[Given records]
[Start of section]

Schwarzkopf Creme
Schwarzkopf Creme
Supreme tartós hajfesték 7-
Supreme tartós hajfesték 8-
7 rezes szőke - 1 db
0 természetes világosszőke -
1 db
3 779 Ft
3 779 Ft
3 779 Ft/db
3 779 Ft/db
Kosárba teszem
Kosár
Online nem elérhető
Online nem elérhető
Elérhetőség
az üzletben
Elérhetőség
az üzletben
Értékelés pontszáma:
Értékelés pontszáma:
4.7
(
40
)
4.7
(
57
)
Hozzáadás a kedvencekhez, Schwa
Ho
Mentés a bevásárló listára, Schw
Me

[End of section]
[Start of section]

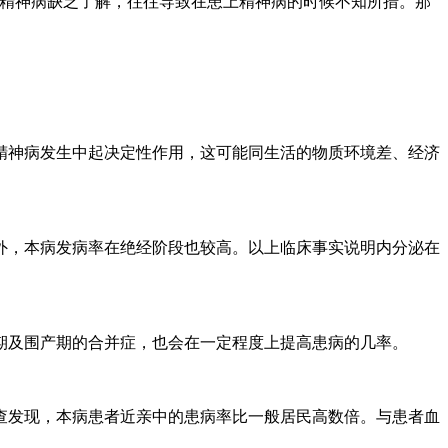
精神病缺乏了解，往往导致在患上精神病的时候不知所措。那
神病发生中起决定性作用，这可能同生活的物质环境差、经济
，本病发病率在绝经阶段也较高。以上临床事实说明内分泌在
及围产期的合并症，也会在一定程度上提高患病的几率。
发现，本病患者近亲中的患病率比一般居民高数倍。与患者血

[End of section]
[Start of section]

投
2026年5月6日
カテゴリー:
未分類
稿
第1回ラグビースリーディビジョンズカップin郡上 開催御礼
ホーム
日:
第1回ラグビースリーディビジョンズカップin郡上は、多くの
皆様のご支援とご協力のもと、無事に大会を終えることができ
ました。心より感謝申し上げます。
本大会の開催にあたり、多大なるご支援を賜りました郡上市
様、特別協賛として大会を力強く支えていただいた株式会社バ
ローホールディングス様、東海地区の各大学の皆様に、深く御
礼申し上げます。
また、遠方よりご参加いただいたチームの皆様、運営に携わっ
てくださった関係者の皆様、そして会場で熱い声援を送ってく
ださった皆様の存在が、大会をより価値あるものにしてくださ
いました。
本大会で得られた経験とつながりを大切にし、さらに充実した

[End of section]

[Task objective] Within the material above, the line with "ました。心より感謝申し上げます。" opens the range and the line with "本大会で得られた経験とつながりを大切にし、さらに充実した" closes it; reproduce that range word for word.

[Your solution]
ました。心より感謝申し上げます。
本大会の開催にあたり、多大なるご支援を賜りました郡上市
様、特別協賛として大会を力強く支えていただいた株式会社バ
ローホールディングス様、東海地区の各大学の皆様に、深く御
礼申し上げます。
また、遠方よりご参加いただいたチームの皆様、運営に携わっ
てくださった関係者の皆様、そして会場で熱い声援を送ってく
ださった皆様の存在が、大会をより価値あるものにしてくださ
いました。
本大会で得られた経験とつながりを大切にし、さらに充実した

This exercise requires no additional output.